**Exercise instructions**
Reproduce the blog review of the film The Fountain below in full, keeping every word and line break unchanged.

Tuesday, January 23, 2007

Cheap Critic: The Fountain


The Fountain is a risky film for which to attempt a plot summary. It cuts back and forth between three stories featuring the the leading couple, Hugh Jackman and Rachel Weisz, in different (but similar) roles. One story is set 500 years in the past, one in the present and one 500 years in the future. Possible explanations for how the plot spans a thousand years are 1) reincarnation, 2) near-immortality, 3) the past and future scenes are from a book that one of the characters has written, or 4) some other new-age mumbo beyond my ability to understand or care. None of these quite seems to fill the bill so one probably needs to combine them to fully explain the plot -- which I will not attempt.

If you simply must have a plot summary I can recommend one by Ian Dalrymple. Dalrymple tries fairly hard to summarize the plot in his review, No Shiny Pennies in The Fountain, and does a fairly good job at sorting out which parts of the film are merely fiction and which parts are meta-fiction (fiction-within-a-fiction). After laboring mightily to summarize the plot he goes on to pan the film for reasons that are fairly sound although some of his critique comes from his religious perspective which not all readers of this blog will share.

**Rows**
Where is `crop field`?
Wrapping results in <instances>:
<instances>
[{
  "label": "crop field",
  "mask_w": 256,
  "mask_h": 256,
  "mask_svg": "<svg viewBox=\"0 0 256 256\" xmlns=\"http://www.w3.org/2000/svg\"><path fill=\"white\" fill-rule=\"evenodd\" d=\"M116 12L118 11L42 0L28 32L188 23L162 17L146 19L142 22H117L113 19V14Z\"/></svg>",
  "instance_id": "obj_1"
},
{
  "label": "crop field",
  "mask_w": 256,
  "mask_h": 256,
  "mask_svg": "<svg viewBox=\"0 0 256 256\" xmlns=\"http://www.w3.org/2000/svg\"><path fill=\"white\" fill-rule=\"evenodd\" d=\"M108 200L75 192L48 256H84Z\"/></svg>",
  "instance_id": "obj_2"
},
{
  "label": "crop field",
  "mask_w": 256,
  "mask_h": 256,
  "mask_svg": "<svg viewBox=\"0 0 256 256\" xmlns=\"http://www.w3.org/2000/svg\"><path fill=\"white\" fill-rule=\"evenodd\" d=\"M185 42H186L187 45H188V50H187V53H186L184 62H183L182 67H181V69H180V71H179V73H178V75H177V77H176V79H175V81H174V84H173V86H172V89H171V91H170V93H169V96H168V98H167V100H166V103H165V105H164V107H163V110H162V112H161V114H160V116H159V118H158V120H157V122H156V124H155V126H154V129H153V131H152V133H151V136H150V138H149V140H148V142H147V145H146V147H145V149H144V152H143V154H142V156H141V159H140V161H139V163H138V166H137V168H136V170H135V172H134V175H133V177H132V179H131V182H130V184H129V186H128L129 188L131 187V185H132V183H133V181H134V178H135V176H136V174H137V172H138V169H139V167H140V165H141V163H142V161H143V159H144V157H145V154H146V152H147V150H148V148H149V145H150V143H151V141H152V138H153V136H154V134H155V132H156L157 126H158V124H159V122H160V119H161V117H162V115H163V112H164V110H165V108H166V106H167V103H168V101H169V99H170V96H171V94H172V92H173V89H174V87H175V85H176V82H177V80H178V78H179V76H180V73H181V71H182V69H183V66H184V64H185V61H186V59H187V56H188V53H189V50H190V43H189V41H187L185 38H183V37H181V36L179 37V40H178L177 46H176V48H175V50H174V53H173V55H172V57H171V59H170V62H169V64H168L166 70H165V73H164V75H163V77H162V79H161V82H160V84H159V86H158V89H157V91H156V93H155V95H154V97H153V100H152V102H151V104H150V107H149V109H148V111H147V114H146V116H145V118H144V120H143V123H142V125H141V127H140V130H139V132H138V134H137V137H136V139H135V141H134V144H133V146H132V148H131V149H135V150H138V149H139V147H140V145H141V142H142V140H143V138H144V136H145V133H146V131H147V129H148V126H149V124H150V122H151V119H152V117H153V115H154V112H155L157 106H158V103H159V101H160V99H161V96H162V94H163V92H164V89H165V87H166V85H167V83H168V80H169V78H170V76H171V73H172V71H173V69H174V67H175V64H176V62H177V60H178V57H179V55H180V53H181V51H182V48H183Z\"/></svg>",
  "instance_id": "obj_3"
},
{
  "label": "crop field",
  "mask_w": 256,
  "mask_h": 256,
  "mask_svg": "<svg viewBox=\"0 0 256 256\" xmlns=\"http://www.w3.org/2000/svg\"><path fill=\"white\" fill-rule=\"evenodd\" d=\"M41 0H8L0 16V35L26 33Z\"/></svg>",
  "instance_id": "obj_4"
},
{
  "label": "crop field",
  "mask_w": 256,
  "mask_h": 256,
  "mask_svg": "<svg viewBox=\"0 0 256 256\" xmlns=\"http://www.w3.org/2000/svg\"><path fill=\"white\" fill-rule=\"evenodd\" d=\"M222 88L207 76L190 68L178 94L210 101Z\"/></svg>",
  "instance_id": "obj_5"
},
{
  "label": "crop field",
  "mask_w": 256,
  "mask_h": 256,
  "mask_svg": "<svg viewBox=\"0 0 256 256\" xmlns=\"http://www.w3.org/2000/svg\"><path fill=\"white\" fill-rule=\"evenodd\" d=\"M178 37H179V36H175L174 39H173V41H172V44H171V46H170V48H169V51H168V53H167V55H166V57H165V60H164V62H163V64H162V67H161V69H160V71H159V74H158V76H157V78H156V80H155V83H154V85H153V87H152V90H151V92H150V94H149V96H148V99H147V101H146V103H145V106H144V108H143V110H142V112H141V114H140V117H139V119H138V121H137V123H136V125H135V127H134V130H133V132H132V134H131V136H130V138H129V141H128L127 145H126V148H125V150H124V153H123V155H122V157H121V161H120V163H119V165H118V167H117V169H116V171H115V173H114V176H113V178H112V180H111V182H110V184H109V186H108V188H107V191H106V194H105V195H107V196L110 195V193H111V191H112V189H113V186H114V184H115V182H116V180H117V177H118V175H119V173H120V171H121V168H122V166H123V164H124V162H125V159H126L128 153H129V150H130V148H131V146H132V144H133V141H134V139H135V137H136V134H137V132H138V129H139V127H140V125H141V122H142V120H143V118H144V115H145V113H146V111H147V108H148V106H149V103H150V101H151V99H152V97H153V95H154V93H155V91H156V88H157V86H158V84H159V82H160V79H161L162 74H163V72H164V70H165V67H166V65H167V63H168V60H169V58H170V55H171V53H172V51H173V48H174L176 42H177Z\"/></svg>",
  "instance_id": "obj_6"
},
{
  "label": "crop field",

**Result below**
Tuesday, January 23, 2007

Cheap Critic: The Fountain


The Fountain is a risky film for which to attempt a plot summary. It cuts back and forth between three stories featuring the the leading couple, Hugh Jackman and Rachel Weisz, in different (but similar) roles. One story is set 500 years in the past, one in the present and one 500 years in the future. Possible explanations for how the plot spans a thousand years are 1) reincarnation, 2) near-immortality, 3) the past and future scenes are from a book that one of the characters has written, or 4) some other new-age mumbo beyond my ability to understand or care. None of these quite seems to fill the bill so one probably needs to combine them to fully explain the plot -- which I will not attempt.

If you simply must have a plot summary I can recommend one by Ian Dalrymple. Dalrymple tries fairly hard to summarize the plot in his review, No Shiny Pennies in The Fountain, and does a fairly good job at sorting out which parts of the film are merely fiction and which parts are meta-fiction (fiction-within-a-fiction). After laboring mightily to summarize the plot he goes on to pan the film for reasons that are fairly sound although some of his critique comes from his religious perspective which not all readers of this blog will share.